BERITA.NEWS, Parepare — Sistem Penerimaan Murid Baru (SPMB) tingkat Sekolah Dasar di Kota Parepare menuai sorotan tajam.
Sejumlah orangtua calon siswa mengaku kecewa, lantaran merasa sistem tidak berjalan objektif dan adil.
Salah satunya Lia, orangtua calon murid yang anaknya mendaftar di SD Negeri 5 Parepare.
Meski rumahnya hanya berjarak 500 meter dari sekolah, anaknya justru tidak diterima.
Ironisnya, siswa lain yang jaraknya hingga 5.000 meter justru diterima.
“Jelas sangat kecewa. Saya daftarkan jalur domisili karena masuk dalam zona sekolah, usia juga sesuai syarat. Tapi ditolak, padahal ada yang jaraknya jauh justru diterima,” ungkap Lia, Jumat (27/6/2025).
Menanggapi hal ini, Kepala Dinas Pendidikan dan Kebudayaan (Disdikbud) Parepare, Makmur, menyebut bahwa penerimaan siswa SD memang belum sepenuhnya dilakukan melalui aplikasi SPMB.
“Untuk SD, sistem belum kami terapkan secara penuh. Karena sekolah-sekolah di kota ini saling berdekatan, jadi sulit menentukan zonasinya secara jelas,” terang Makmur.
Ia menjelaskan bahwa SPMB memiliki tiga jalur, yaitu domisili (zonasi), afirmasi, dan mutasi.
Untuk SDN 5, tersedia 84 kuota: 79 domisili, 1 afirmasi, dan 4 mutasi. Namun, keputusan akhir tetap berada di tangan sekolah.
“Aplikasi hanya jadi alat bantu melihat data pendaftar, seperti jarak dan usia. Tapi yang menentukan siapa yang diterima adalah pihak sekolah,” jelasnya.
Sistem ini justru memunculkan dugaan ketidaktransparanan.

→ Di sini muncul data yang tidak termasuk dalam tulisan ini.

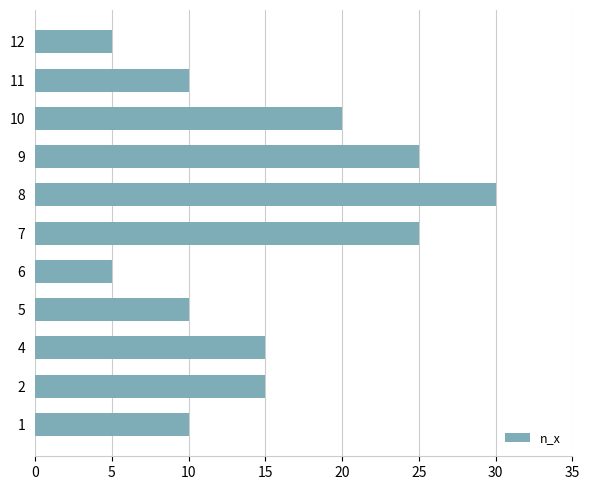

Read the value at 6.

5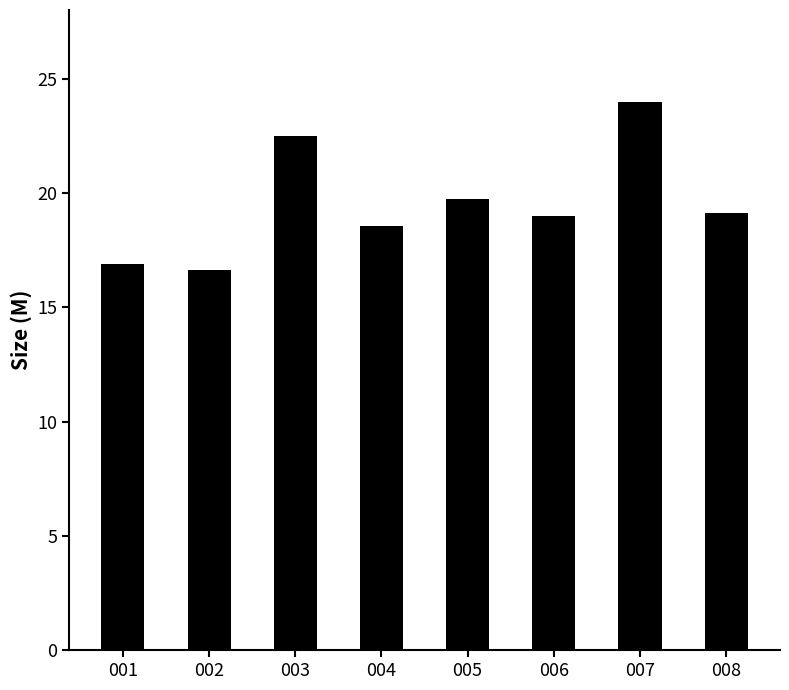

Approximately how many times larger is the value at 001 compared to 003?

0.8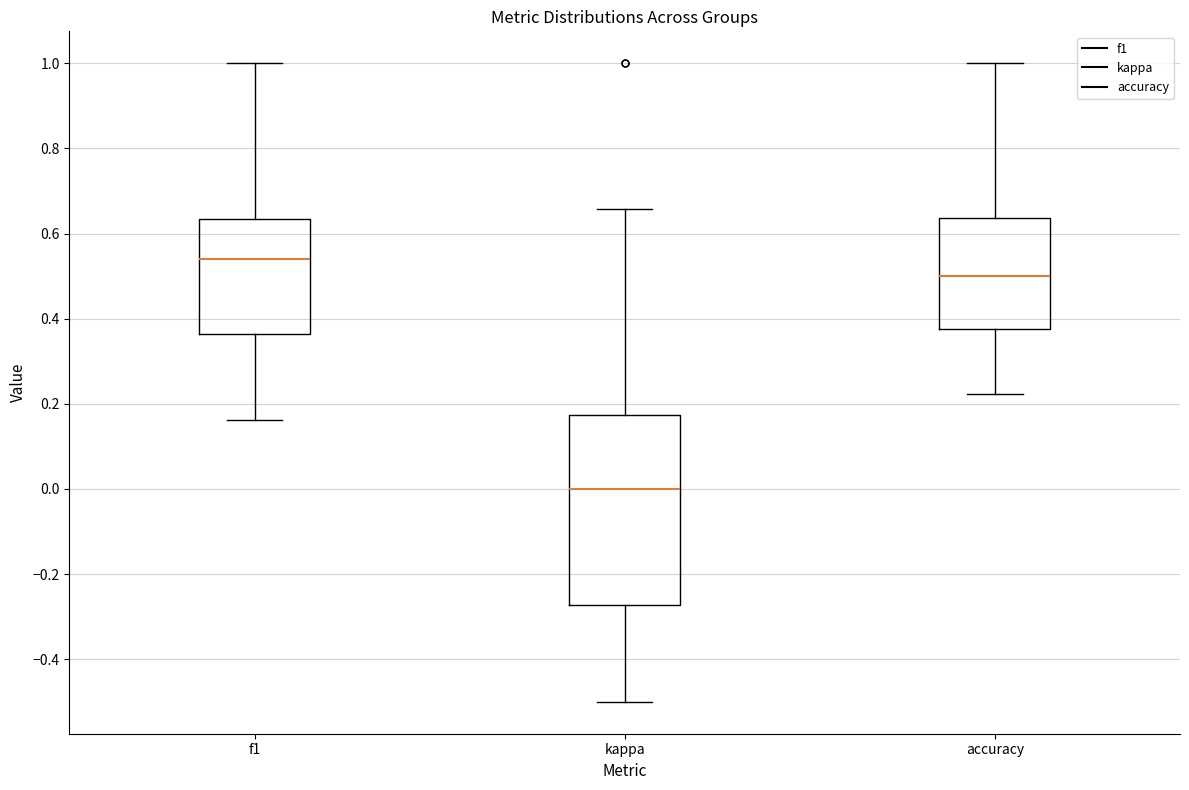

Reading left to right, read every box against the y-axis: the position of its median line, the range the box covers, and the ends of its whiskers. The values are not printed on the chart, so give them approximately, as read against the axis.

f1: median 0.54, box 0.36 to 0.64, whiskers 0.16 to 1.00
kappa: median 0.00, box -0.28 to 0.18, whiskers -0.50 to 0.66
accuracy: median 0.50, box 0.38 to 0.64, whiskers 0.22 to 1.00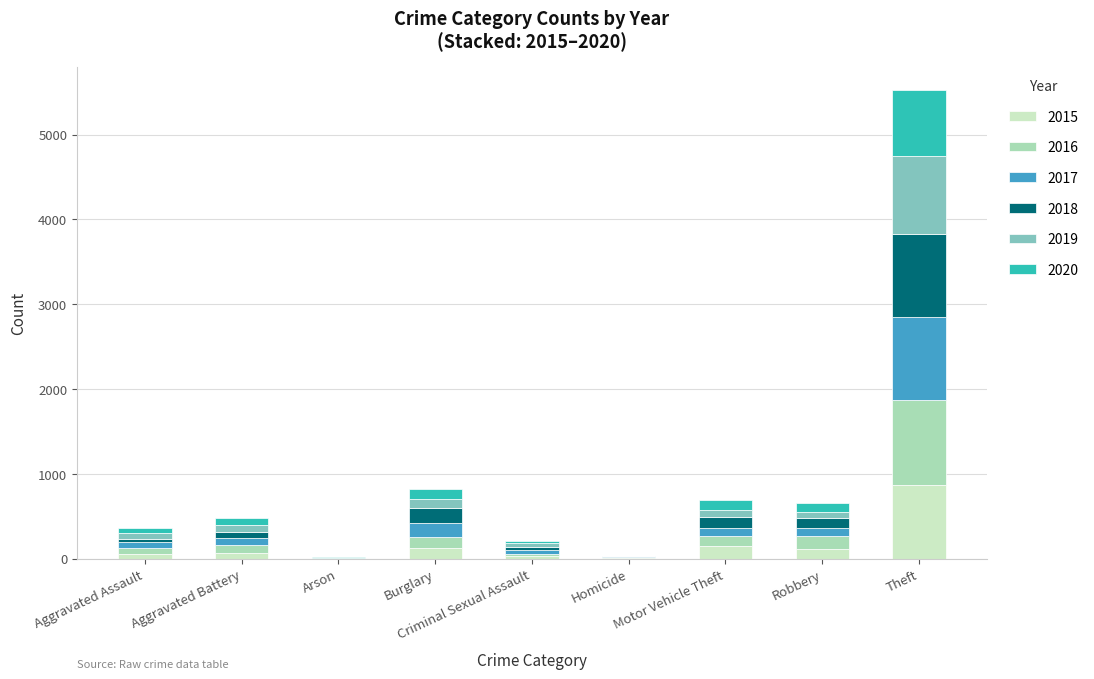

At which label does 2015 reach its peak?

Theft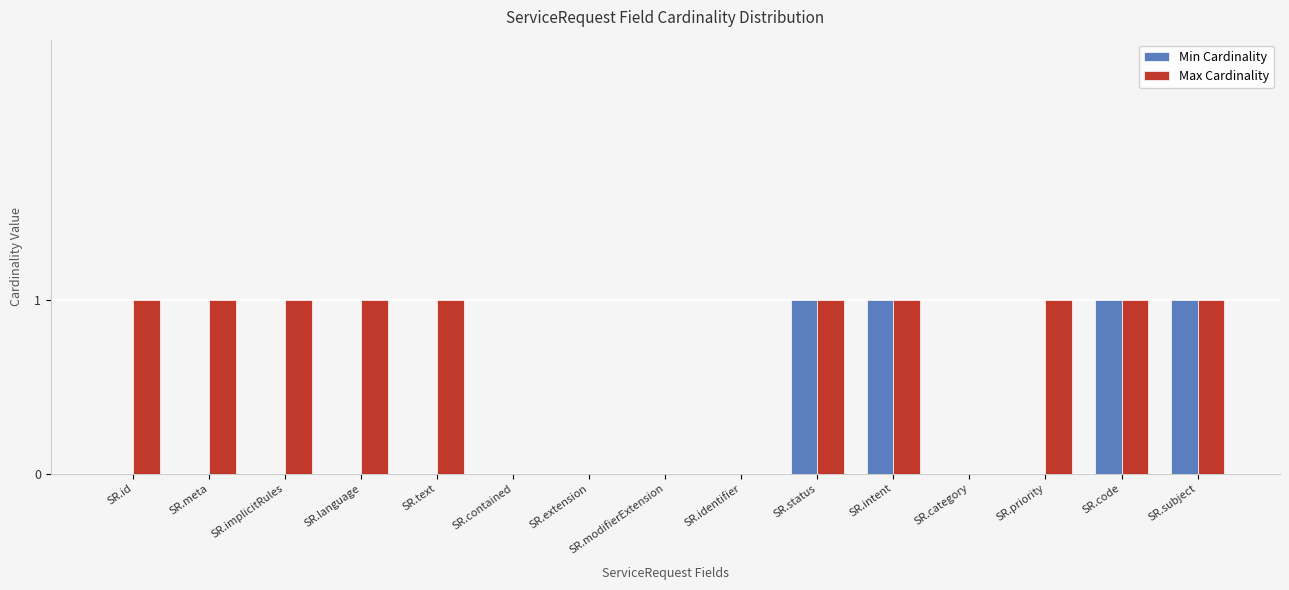

Is the value of Max Cardinality at SR.implicitRules greater than the value of Min Cardinality at SR.priority?

Yes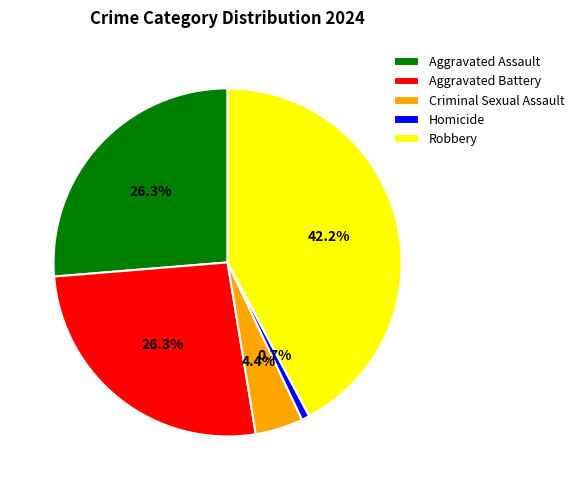

To the nearest percent, what percentage of the pie is Robbery?

42%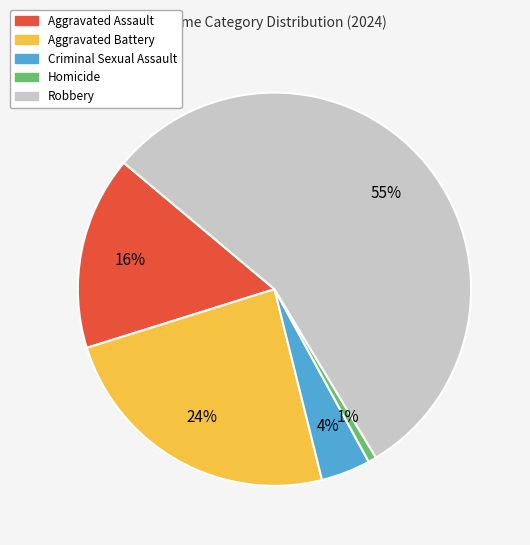

Count the number of slices in the pie.

5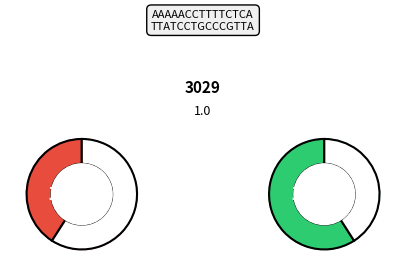

Do 35 and 24 together represent more than half of the pie?

No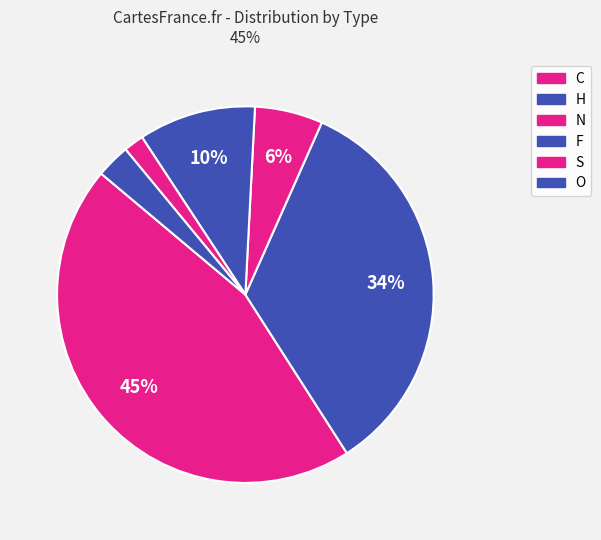

True or false: N accounts for 20% of the total.

False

Orangtua merasa ada perlakuan diskriminatif dalam proses seleksi.
“Tidak objektif, tidak transparan, diskriminatif, tidak akuntabel dan tidak fair,” kritik Lia terhadap sistem penerimaan murid baru.
Makmur mengaku telah menghubungi pihak sekolah terkait dugaan kesalahan pendataan.
Ia juga menyebut telah meminta stafnya mengajukan surat ke Balai Besar Penjaminan Mutu Pendidikan (BBPMP) agar ada penambahan kuota khusus.
Ironisnya, Wali Kota Parepare Tasming Hamid sebelumnya menegaskan bahwa penerimaan siswa harus berjalan objektif, transparan, adil, dan bebas diskriminasi.
“Tidak ada tempat untuk praktik titip-menitip, surat sakti, atau cara lain yang merusak integritas. Kalau ada yang bermain-main, akan kami sanksi,” tegas Tasming dalam pernyataan resminya.
Kasus ini menyoroti belum konsistennya penerapan sistem zonasi serta lemahnya pengawasan terhadap transparansi di level sekolah dasar.
Jika tidak segera diperbaiki, sistem ini berisiko mengorbankan hak calon siswa yang sebenarnya lebih layak secara jarak dan usia.